About pulp adventure names
Pulp naming is unapologetically bold. Where literary fiction whispers, pulp shouts. Doc Savage (real name Clark Savage Jr.) has a name that sounds like a fist. Flash Gordon sounds like speed incarnate. Indiana Jones combines a rugged given name (actually his dog's name) with the most ordinary surname possible, creating a blue-collar adventurer vibe.

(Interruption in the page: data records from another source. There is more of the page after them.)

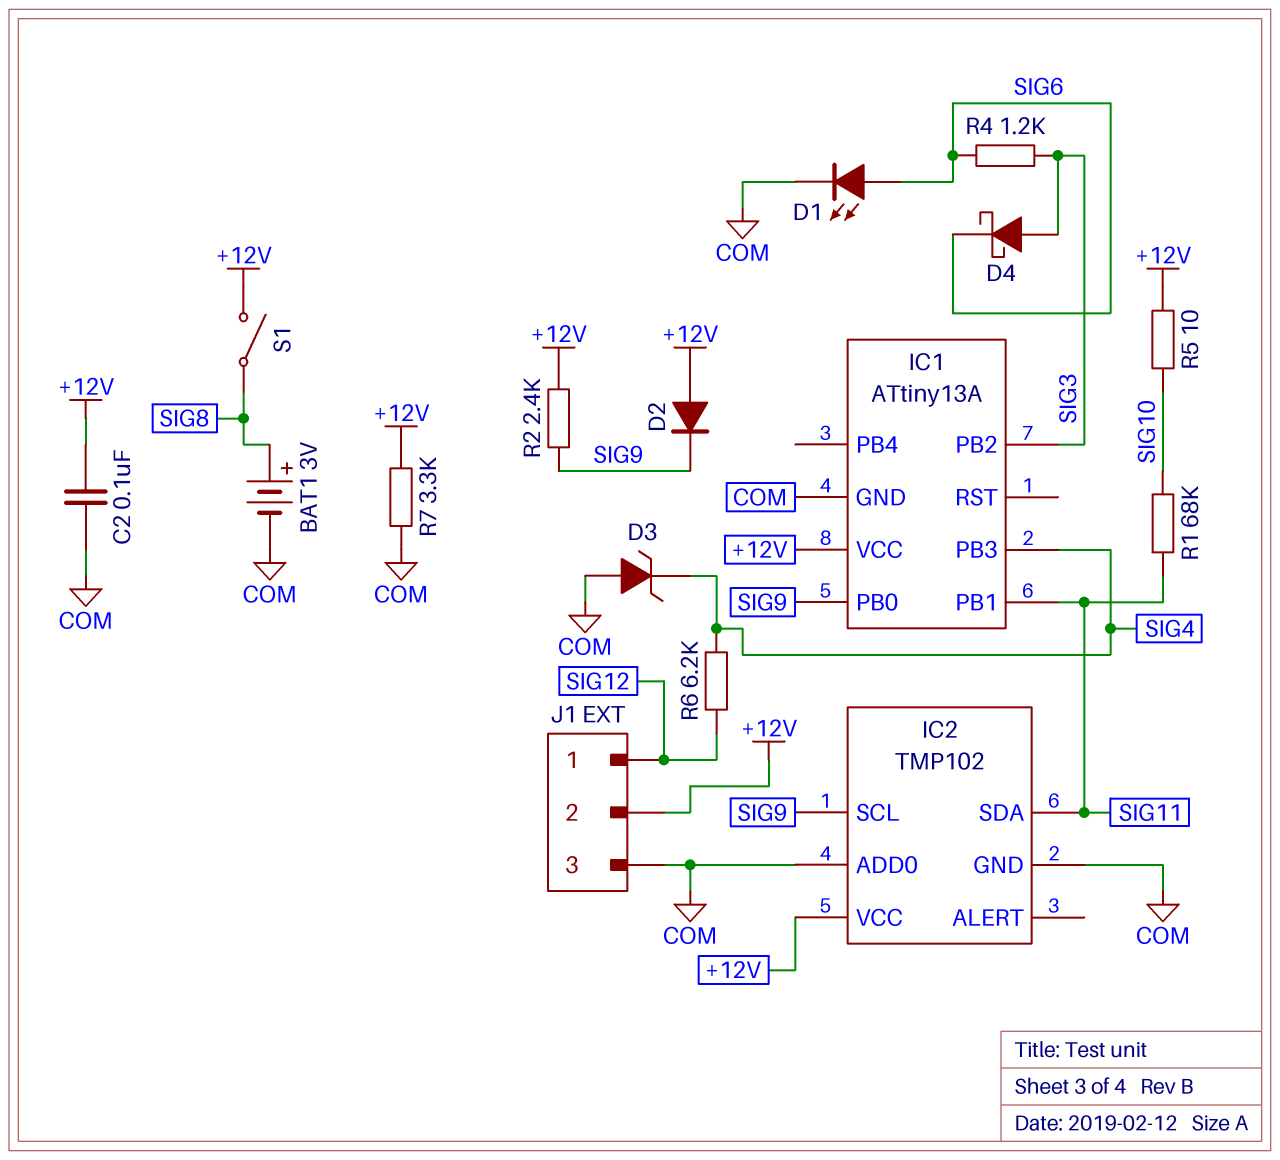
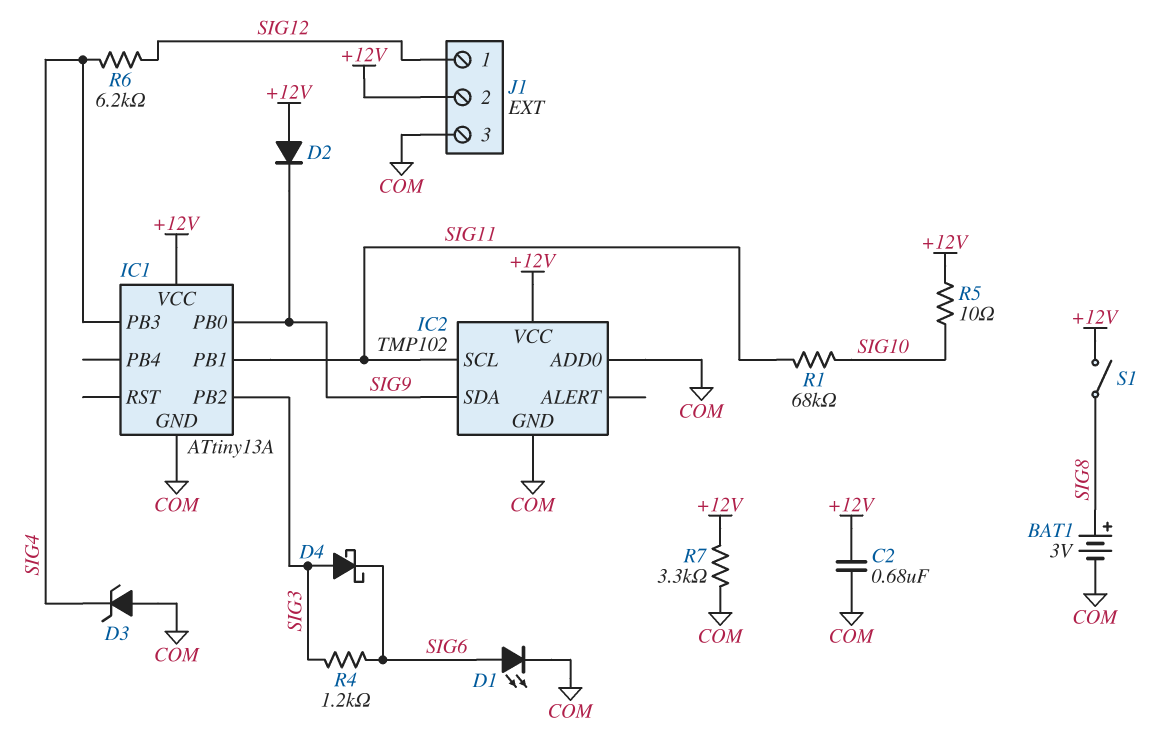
C2: 100nF (+12V, COM) -> 680nF (+12V, COM)
IC2 pin SCL: SIG9 -> SIG11
IC2 pin SDA: SIG11 -> SIG9
R2: 2.4k (+12V, SIG9) -> none

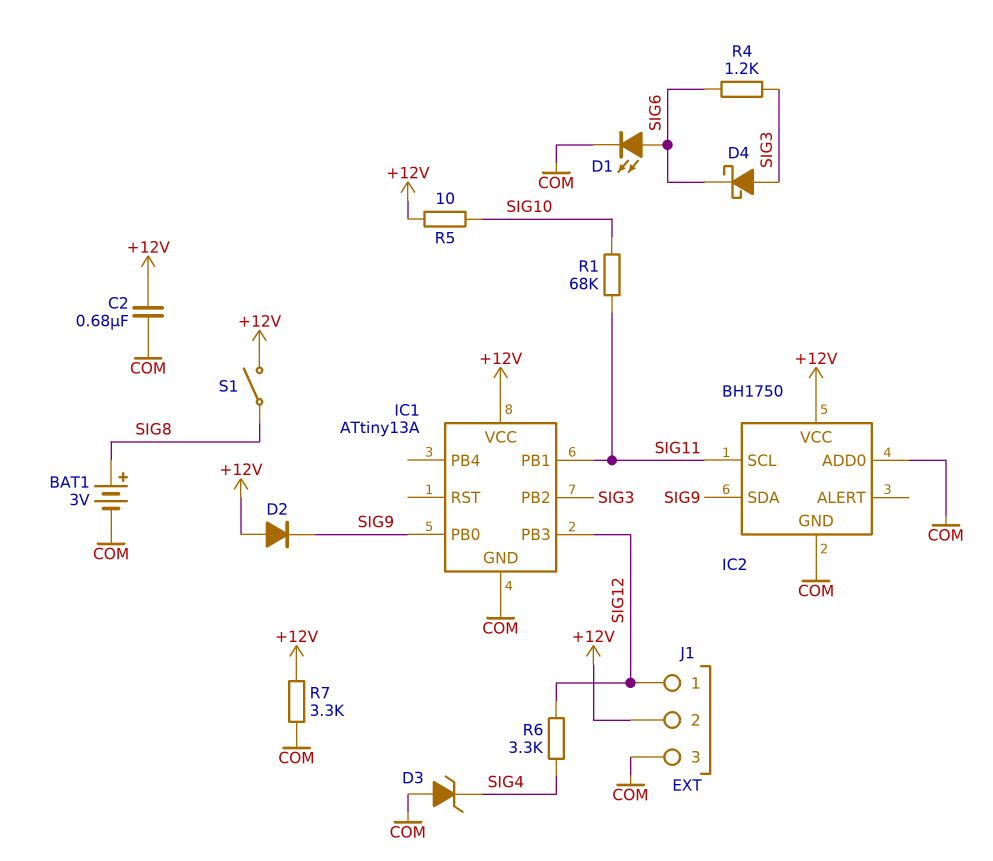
IC1 pin PB3: SIG4 -> SIG12
IC2: TMP102 -> BH1750
R6: 6.2k (SIG4, SIG12) -> 3.3k (SIG4, SIG12)

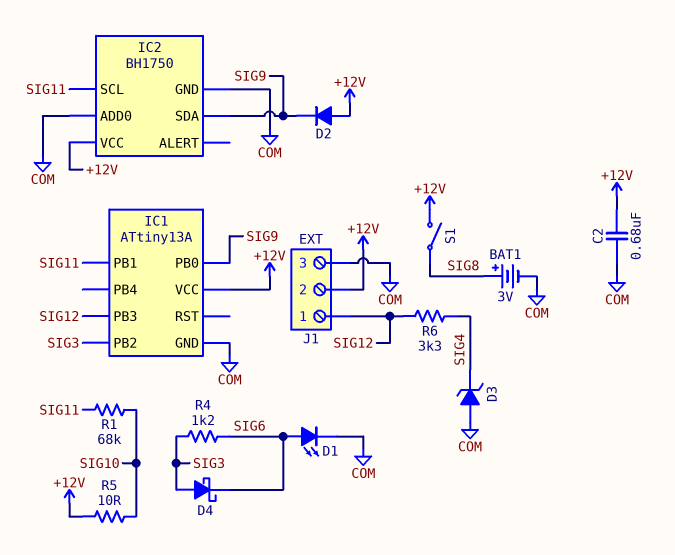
R7: 3.3k (+12V, COM) -> none

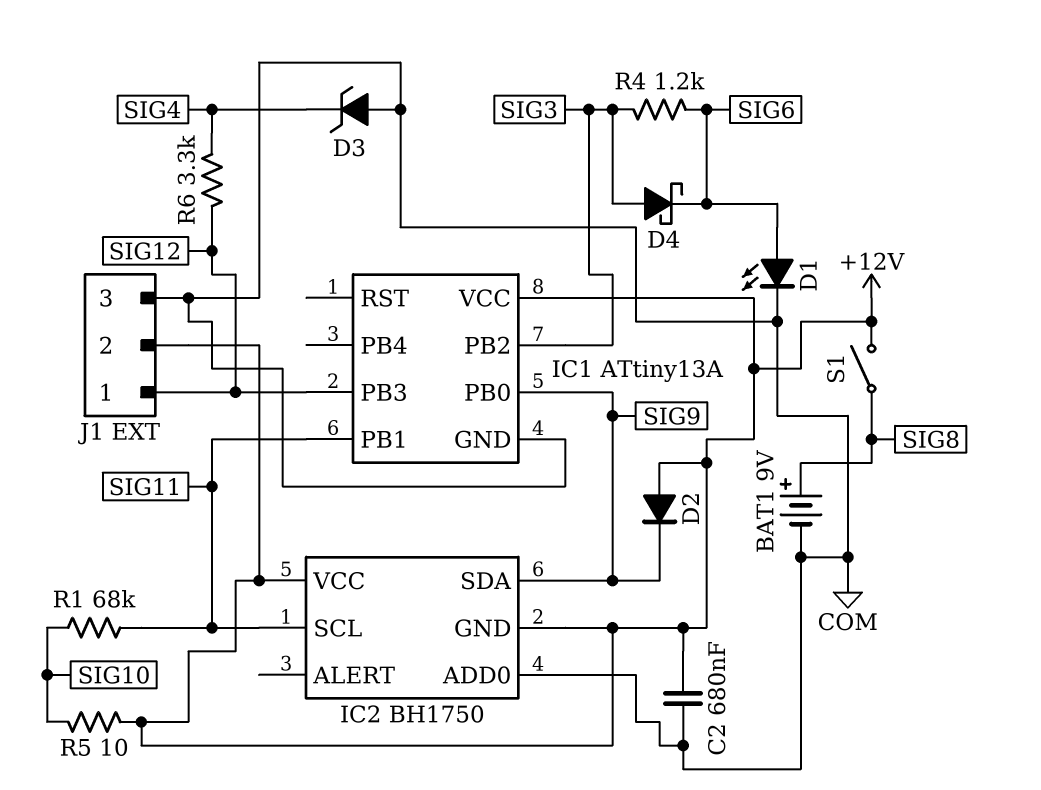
BAT1: 3V (plus SIG8, minus COM) -> 9V (plus SIG8, minus COM)
IC2 pin GND: COM -> +12V

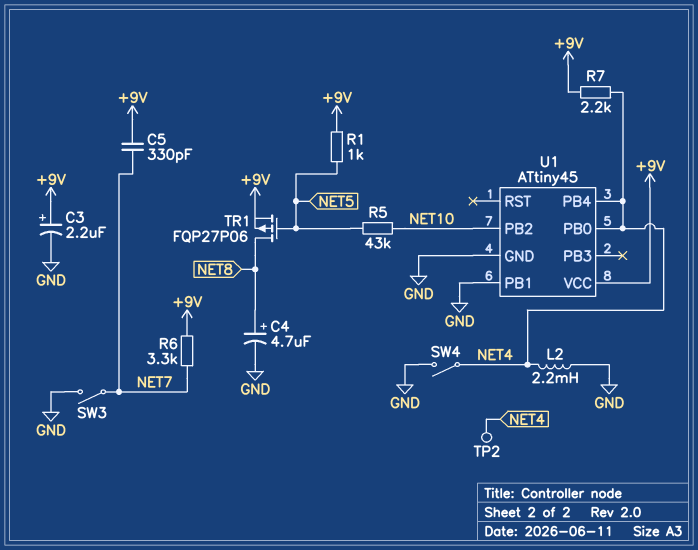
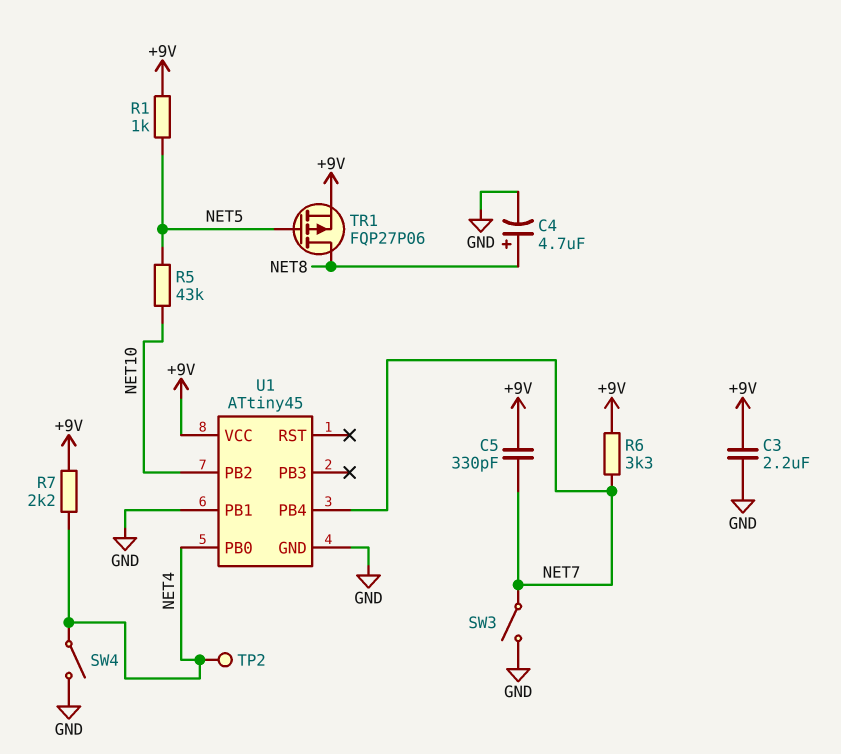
C3: 2.2uF (plus +9V, minus GND) -> 2.2uF (+9V, GND)
L2: 2.2mH (GND, NET4) -> none
U1 pin PB4: NET4 -> NET7

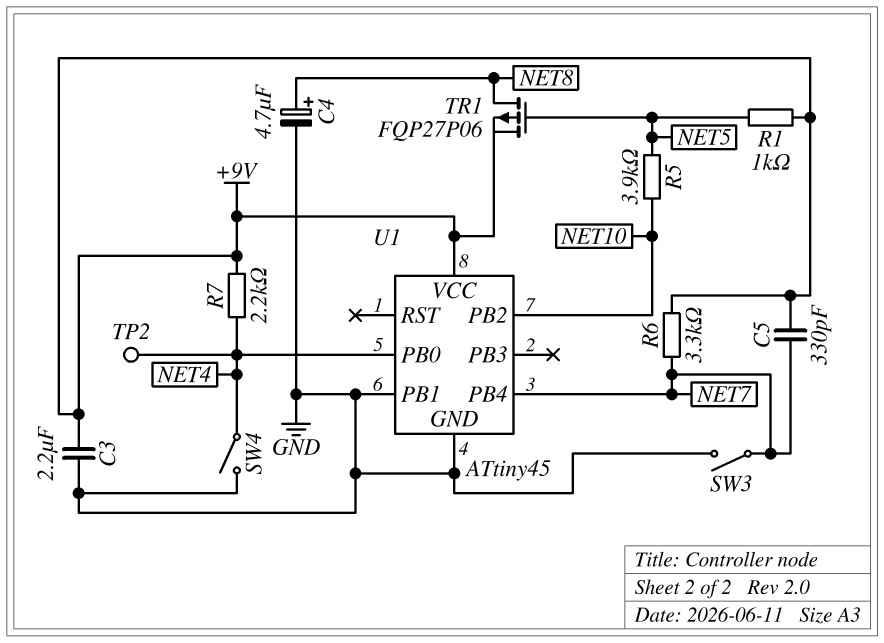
R5: 43k (NET5, NET10) -> 3.9k (NET5, NET10)

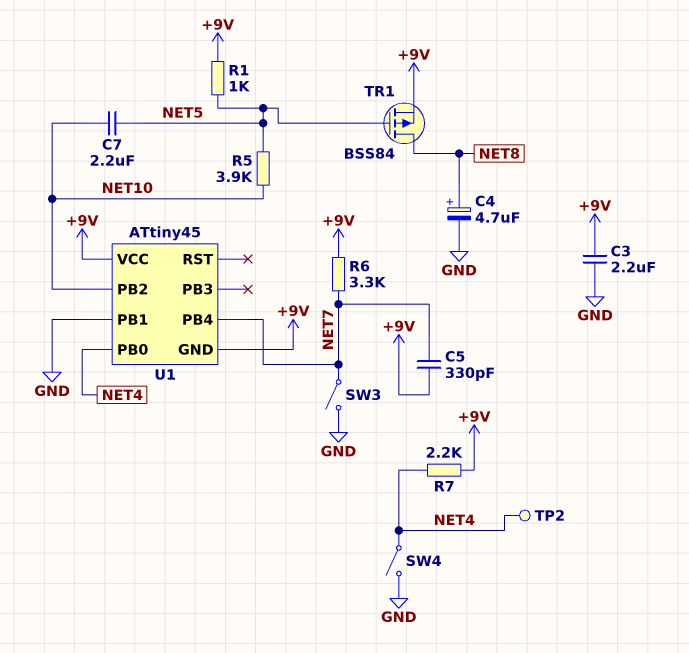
C7: none -> 2.2uF (NET5, NET10)
TR1: PMOS FQP27P06 (G NET5, D NET8, S +9V) -> PMOS BSS84 (G NET5, D NET8, S +9V)
U1 pin GND: GND -> +9V

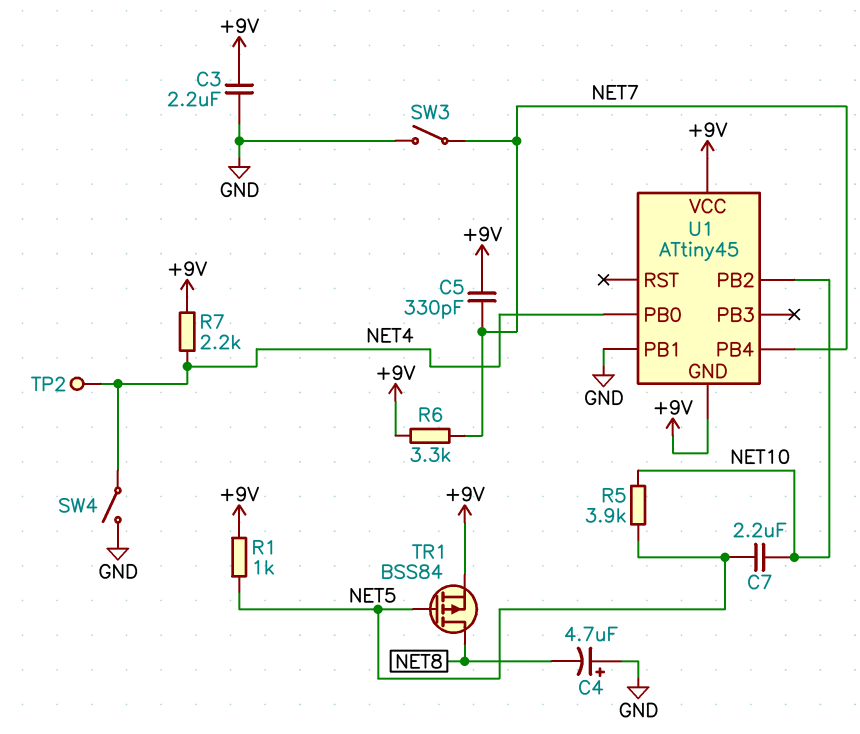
C4: 4.7uF (plus NET8, minus GND) -> 4.7uF (plus GND, minus NET8)

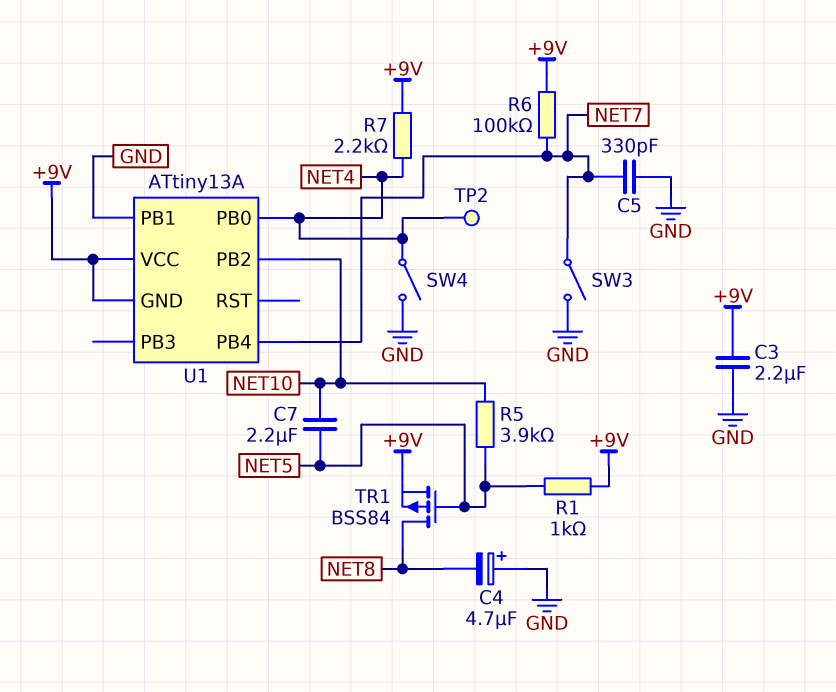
C5: 330pF (+9V, NET7) -> 330pF (GND, NET7)
R6: 3.3k (+9V, NET7) -> 100k (+9V, NET7)
U1: ATtiny45 -> ATtiny13A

Pulp villain naming relies on exoticism and menace: Ming the Merciless, Dr. Fu Manchu, the Shadow. While the racial stereotyping of historical pulp villainy is outdated, the naming principle (make the villain sound exotic and threatening) persists in modern adventure fiction.
Naming tips
Heroes get punchy, monosyllabic names
Doc. Flash. Buck. Dirk. Rip. The hero's given name should be a single syllable that sounds like an action verb. The surname can be longer but should still sound physical.
Bigger is better
Pulp naming has no room for subtlety. The name should be slightly larger than life, slightly too perfect for the character type. A pulp scientist named "Dr. Hugo Strange" is exactly right. A pulp scientist named "Dave" is not.
Update the villain naming
Historical pulp villain names often relied on racist stereotyping. Modern pulp-inspired fiction can maintain the exotic menace through creative naming without the bigotry. Focus on phonetic menace rather than ethnic othering.